Jessa hızlıca gözlerini sildi.
"Yok."
Jisoo'nun bakışları Jessa'da durdu.
"Peki öyleyse."
Odadan çıktı.
Jessa'ya döndüm.
"Ben kahvaltı hazırlayacağım."
Başını salladı.
Odadan çıktım ve mutfağa gittim.
-
Masaya oturduğunda Lalisa'ya baktım. Jessa'ya bakıyordu. Üzgün görünüyordu. Jisoo'nun konuşmasıyla bakışlarımı ondan çektim.
"Neden herkes bu kadar gergin?"
"Nasıl?"
"Hepiniz birbirinize bakıyorsunuz. Herkes kim ne tepki verecek diye merak ediyor."
Etrafıma baktım. Herkes şuanda Jisoo'ya bakıyordu. Dayanamayıp Lalisa'ya döndüm.
"Lalisa'dan başlayalım. Anlat Lalisa."
Kaşları havaya kalktı. Roseanne araya girdi.
"Bir dakika, neden Lalisa? Onun üstüne gelmeyi kesin artık."
Lalisa elini havaya kaldırıp Roseanne'e doğrulttu.
"Bir saniye Roseanne. Haklılar."
"Ne?"
Roseanne bunu beklemiyor olacak ki şaşırmıştı. Lalisa sözüne devam etti.
"Ben daha önce birkaç rüya daha gördüm."
Bana döndü.
"Benim yüzümden öldün Jennie."
Tepki vermedim. Biliyor sayılırdım zaten. Roseanne konuştu.
"Bir nedeni var ama değil mi? Rüyamda öyle görünüyordu."
Lalisa konuşacakken Jessa ayağa kalktı.
"Tamam, susun. Size herşeyi anlatacağım."
-
Salona dizilmiş, pür dikkat Jessa'yı dinliyorduk. Söze başladı.
"Kral ve kraliçenin mutlu bir evliliği yoktu. Sürekli kavga ederlerdi. Sonra ilk çocukları oldu. O çocuktan sonra araları düzeldi. Daha mutluydular. O kıza o kadar iyi baktılar ki...İkinci kızları oldu. Onu da sevdiler ama tabii ki ilki kadar değil. Prensesler büyüdü. İlk kızlarını kraliçe olmaya hazırlarken başka bir krallıktan büyük prensese evlilik teklifi geldi.
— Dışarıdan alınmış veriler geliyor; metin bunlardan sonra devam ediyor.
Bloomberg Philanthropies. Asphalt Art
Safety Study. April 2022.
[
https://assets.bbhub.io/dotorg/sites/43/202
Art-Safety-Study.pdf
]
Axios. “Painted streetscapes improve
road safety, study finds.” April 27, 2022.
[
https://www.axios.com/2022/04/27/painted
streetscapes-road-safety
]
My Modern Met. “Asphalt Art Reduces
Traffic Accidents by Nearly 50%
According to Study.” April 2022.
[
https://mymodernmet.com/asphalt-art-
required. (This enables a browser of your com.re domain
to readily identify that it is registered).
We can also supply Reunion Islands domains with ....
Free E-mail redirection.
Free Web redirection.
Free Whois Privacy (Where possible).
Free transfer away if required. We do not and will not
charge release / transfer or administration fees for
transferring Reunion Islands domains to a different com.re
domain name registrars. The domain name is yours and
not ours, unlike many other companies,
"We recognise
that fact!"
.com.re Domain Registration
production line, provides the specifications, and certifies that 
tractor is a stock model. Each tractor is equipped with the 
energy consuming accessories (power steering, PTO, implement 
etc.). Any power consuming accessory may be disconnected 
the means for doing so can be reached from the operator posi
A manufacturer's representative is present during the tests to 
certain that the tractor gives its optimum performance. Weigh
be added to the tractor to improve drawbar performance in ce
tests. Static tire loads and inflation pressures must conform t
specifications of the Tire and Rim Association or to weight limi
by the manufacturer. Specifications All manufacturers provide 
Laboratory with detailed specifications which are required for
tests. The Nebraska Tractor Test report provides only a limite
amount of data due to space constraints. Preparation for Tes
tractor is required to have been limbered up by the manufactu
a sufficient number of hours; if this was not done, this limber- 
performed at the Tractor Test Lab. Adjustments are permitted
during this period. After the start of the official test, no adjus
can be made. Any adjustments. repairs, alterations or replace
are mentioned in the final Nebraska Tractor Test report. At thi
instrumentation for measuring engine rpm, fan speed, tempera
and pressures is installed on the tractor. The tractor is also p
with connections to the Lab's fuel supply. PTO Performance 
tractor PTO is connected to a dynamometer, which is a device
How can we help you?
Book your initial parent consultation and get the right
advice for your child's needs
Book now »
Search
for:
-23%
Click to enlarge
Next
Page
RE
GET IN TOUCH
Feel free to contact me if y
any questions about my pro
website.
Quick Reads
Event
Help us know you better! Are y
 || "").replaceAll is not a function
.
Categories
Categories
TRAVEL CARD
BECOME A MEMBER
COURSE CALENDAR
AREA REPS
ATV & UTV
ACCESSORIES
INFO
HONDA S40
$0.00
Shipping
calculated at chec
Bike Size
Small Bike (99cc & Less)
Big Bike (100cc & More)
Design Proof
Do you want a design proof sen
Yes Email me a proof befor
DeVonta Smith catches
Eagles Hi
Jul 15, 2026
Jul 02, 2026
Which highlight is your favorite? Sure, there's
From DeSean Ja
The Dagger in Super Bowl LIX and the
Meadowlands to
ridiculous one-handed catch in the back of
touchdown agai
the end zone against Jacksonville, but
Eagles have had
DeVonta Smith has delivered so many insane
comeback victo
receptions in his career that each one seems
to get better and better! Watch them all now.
O krallık çok daha güçlü olduğu için kral teklifi hemen kabul etti. Büyük prenses istemedi ama karşı çıkamadı. O gün saraya yeni bir hizmetli geldi, Kim Jisoo. Büyük prensesle birbirlerini çok sevdiler. Gittikçe aşkları büyürken prens başka bir hizmetliye para verip prenses hakkında bilgi vermesini istedi. Hizmetli prensesi gizlice izleyip prense bilgi verdi. Tabii prens prensesin bir hizmetli ile beraber olduğunu öğrenince bunu krala söyledi. Kral bu şansı kaçırmamak için hizmetliye idam kararı verdi. Taç giyme töreni günü geldi. Prenses hazırlanmaya başlamadan önce hizmetli ile birlikte saraydan kaçtı. Askerler arkalarından gittiler. Sonrasını bilmiyoruz. Prenses ve hizmetlinin ölüm haberi geldi. Aynı anda, aynı yerde, birlikte öldüler. Kral ve kraliçe apar topar küçük prensese taç giydirdiler. Halk büyük prensesin kraliçe olmasını istiyordu. Bu yüzden tepki gösterdiler. Küçük prenses tüm bunların altında ezildi. Daha sonra herşeyi hizmetlinin söylediğini öğrenince onu tehdit etti. Sonrasını zaten biliyorsunuz."